# AIM
Format the lines in the records below as a numbered list with blank lines omitted, beginning at the line that contains "common name: Wreathed cactus snail" and stopping after the line that contains "order: Geastrales".

───── SUPPLIED INFORMATION ─────

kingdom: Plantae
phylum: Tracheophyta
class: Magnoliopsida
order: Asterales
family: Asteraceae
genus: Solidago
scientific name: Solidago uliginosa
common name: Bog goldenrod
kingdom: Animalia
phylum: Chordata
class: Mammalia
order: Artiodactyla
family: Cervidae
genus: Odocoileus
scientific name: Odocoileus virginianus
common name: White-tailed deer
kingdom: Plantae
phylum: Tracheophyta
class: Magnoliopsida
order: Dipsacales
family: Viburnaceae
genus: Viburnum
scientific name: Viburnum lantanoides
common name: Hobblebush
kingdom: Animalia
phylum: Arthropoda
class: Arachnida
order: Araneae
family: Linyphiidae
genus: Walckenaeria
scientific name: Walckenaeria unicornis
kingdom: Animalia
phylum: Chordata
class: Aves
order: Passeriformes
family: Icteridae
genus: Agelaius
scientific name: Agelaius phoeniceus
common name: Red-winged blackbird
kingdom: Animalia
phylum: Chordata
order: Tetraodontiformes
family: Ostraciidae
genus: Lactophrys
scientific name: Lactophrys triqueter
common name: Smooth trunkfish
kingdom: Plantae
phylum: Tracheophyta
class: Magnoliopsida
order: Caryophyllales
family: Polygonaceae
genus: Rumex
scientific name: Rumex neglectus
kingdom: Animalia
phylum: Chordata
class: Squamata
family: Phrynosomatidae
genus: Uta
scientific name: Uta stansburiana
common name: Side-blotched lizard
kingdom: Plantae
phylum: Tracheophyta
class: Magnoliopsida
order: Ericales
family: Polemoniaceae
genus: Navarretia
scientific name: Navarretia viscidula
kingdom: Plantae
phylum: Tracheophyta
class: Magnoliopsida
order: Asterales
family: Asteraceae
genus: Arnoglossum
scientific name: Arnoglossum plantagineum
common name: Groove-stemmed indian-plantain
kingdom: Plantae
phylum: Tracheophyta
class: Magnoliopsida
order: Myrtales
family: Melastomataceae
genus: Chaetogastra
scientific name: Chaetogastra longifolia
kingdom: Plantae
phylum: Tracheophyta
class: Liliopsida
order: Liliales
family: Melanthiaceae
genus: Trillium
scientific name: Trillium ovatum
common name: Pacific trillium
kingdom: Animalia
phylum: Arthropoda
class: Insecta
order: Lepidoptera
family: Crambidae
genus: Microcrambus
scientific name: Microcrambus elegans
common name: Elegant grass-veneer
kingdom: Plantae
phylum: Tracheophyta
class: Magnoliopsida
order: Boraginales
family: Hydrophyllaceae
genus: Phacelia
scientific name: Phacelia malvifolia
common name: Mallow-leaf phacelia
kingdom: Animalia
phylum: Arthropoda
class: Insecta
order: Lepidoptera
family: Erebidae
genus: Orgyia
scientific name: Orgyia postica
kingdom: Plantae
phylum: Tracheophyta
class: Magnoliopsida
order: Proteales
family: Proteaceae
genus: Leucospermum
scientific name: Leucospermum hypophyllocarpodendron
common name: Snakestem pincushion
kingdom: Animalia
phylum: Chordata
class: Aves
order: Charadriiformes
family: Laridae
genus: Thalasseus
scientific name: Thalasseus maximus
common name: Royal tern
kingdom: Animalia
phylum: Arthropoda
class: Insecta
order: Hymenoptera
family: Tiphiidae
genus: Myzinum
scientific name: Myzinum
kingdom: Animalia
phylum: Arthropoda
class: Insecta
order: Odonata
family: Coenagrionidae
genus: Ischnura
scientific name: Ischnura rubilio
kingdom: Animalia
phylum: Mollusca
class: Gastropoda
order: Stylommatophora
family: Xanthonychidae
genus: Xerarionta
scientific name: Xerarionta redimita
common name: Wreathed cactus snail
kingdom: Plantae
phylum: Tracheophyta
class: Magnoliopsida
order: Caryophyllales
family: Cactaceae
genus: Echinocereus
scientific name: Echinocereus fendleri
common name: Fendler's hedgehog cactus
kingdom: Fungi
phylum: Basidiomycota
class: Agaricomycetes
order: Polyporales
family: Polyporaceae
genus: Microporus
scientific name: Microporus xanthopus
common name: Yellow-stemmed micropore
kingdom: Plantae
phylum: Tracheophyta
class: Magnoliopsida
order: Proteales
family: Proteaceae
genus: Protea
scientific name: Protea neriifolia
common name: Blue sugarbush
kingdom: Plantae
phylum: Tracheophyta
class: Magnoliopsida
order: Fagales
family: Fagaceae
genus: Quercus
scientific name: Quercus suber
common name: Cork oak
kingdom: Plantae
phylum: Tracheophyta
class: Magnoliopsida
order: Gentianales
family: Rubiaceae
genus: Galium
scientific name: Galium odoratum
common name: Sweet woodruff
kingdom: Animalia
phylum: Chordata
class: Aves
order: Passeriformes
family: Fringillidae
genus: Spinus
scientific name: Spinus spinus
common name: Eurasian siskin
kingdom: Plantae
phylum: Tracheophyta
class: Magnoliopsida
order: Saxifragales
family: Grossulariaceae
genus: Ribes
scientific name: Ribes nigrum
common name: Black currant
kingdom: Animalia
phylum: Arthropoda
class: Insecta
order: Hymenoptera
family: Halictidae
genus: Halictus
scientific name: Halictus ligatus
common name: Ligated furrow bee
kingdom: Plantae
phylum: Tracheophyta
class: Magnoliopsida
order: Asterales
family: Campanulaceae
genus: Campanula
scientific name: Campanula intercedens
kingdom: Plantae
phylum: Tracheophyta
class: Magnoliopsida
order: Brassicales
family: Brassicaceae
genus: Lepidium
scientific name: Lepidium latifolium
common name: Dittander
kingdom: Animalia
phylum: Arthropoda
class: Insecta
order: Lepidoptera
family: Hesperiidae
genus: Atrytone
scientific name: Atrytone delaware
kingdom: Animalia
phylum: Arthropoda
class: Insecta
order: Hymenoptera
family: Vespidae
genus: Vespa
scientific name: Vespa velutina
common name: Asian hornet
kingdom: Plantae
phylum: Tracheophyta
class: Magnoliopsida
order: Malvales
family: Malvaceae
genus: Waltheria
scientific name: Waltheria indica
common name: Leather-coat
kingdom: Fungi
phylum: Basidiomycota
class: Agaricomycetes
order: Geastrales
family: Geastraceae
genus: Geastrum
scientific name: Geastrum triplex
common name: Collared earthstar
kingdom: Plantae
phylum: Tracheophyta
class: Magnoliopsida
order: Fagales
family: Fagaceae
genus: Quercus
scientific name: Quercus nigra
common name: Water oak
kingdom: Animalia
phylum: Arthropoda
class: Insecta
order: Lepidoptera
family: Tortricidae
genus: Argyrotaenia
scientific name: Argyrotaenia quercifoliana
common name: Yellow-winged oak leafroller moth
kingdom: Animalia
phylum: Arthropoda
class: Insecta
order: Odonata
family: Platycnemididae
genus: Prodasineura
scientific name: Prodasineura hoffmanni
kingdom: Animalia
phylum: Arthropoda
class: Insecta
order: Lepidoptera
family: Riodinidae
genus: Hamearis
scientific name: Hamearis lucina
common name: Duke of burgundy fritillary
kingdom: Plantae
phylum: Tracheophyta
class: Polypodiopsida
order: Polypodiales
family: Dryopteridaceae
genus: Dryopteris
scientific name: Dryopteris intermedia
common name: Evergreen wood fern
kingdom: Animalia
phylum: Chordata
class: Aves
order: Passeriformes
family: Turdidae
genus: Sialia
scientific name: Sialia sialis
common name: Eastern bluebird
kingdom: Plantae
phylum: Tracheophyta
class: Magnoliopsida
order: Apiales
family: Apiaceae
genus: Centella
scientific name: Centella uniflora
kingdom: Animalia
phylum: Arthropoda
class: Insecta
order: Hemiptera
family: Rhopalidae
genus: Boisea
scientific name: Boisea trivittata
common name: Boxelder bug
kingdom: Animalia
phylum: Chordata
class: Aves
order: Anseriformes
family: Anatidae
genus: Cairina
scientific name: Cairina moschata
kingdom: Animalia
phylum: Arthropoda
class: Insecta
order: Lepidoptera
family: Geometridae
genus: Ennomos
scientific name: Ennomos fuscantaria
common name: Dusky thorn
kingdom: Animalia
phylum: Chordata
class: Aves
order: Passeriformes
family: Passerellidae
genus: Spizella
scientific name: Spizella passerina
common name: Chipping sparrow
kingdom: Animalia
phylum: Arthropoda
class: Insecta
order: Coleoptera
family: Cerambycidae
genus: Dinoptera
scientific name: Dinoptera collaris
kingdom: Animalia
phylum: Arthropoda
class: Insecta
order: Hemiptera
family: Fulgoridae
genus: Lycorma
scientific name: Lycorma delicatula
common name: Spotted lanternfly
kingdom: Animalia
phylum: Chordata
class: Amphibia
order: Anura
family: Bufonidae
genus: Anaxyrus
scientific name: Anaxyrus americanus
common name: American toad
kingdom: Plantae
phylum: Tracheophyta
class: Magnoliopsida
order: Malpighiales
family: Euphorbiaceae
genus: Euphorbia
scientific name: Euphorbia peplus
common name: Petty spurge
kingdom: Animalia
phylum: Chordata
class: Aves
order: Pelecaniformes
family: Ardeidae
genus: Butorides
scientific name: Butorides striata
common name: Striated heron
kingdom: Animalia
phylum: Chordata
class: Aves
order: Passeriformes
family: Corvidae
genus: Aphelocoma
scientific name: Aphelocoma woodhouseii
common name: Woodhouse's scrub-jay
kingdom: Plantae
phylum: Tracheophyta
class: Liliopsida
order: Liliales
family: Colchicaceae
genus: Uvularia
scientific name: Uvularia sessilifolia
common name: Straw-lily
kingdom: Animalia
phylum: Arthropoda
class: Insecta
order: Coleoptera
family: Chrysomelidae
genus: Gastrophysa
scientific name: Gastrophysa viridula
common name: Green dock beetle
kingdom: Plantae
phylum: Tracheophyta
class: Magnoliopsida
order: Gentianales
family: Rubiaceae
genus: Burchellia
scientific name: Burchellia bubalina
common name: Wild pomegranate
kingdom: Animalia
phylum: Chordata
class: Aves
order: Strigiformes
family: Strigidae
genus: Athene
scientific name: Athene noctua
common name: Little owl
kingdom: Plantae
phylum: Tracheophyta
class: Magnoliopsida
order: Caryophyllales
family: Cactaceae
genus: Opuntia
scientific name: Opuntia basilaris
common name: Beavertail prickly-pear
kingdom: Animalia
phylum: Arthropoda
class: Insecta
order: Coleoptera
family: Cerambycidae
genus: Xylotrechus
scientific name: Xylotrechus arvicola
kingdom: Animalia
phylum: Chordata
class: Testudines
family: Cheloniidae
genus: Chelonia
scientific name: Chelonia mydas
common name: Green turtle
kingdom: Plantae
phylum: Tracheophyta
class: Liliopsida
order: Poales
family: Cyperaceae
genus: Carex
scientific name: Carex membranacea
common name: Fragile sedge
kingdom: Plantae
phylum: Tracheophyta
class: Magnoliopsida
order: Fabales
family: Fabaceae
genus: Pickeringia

─────

# ANSWER FOR THIS EXERCISE
1. common name: Wreathed cactus snail
2. kingdom: Plantae
3. phylum: Tracheophyta
4. class: Magnoliopsida
5. order: Caryophyllales
6. family: Cactaceae
7. genus: Echinocereus
8. scientific name: Echinocereus fendleri
9. common name: Fendler's hedgehog cactus
10. kingdom: Fungi
11. phylum: Basidiomycota
12. class: Agaricomycetes
13. order: Polyporales
14. family: Polyporaceae
15. genus: Microporus
16. scientific name: Microporus xanthopus
17. common name: Yellow-stemmed micropore
18. kingdom: Plantae
19. phylum: Tracheophyta
20. class: Magnoliopsida
21. order: Proteales
22. family: Proteaceae
23. genus: Protea
24. scientific name: Protea neriifolia
25. common name: Blue sugarbush
26. kingdom: Plantae
27. phylum: Tracheophyta
28. class: Magnoliopsida
29. order: Fagales
30. family: Fagaceae
31. genus: Quercus
32. scientific name: Quercus suber
33. common name: Cork oak
34. kingdom: Plantae
35. phylum: Tracheophyta
36. class: Magnoliopsida
37. order: Gentianales
38. family: Rubiaceae
39. genus: Galium
40. scientific name: Galium odoratum
41. common name: Sweet woodruff
42. kingdom: Animalia
43. phylum: Chordata
44. class: Aves
45. order: Passeriformes
46. family: Fringillidae
47. genus: Spinus
48. scientific name: Spinus spinus
49. common name: Eurasian siskin
50. kingdom: Plantae
51. phylum: Tracheophyta
52. class: Magnoliopsida
53. order: Saxifragales
54. family: Grossulariaceae
55. genus: Ribes
56. scientific name: Ribes nigrum
57. common name: Black currant
58. kingdom: Animalia
59. phylum: Arthropoda
60. class: Insecta
61. order: Hymenoptera
62. family: Halictidae
63. genus: Halictus
64. scientific name: Halictus ligatus
65. common name: Ligated furrow bee
66. kingdom: Plantae
67. phylum: Tracheophyta
68. class: Magnoliopsida
69. order: Asterales
70. family: Campanulaceae
71. genus: Campanula
72. scientific name: Campanula intercedens
73. kingdom: Plantae
74. phylum: Tracheophyta
75. class: Magnoliopsida
76. order: Brassicales
77. family: Brassicaceae
78. genus: Lepidium
79. scientific name: Lepidium latifolium
80. common name: Dittander
81. kingdom: Animalia
82. phylum: Arthropoda
83. class: Insecta
84. order: Lepidoptera
85. family: Hesperiidae
86. genus: Atrytone
87. scientific name: Atrytone delaware
88. kingdom: Animalia
89. phylum: Arthropoda
90. class: Insecta
91. order: Hymenoptera
92. family: Vespidae
93. genus: Vespa
94. scientific name: Vespa velutina
95. common name: Asian hornet
96. kingdom: Plantae
97. phylum: Tracheophyta
98. class: Magnoliopsida
99. order: Malvales
100. family: Malvaceae
101. genus: Waltheria
102. scientific name: Waltheria indica
103. common name: Leather-coat
104. kingdom: Fungi
105. phylum: Basidiomycota
106. class: Agaricomycetes
107. order: Geastrales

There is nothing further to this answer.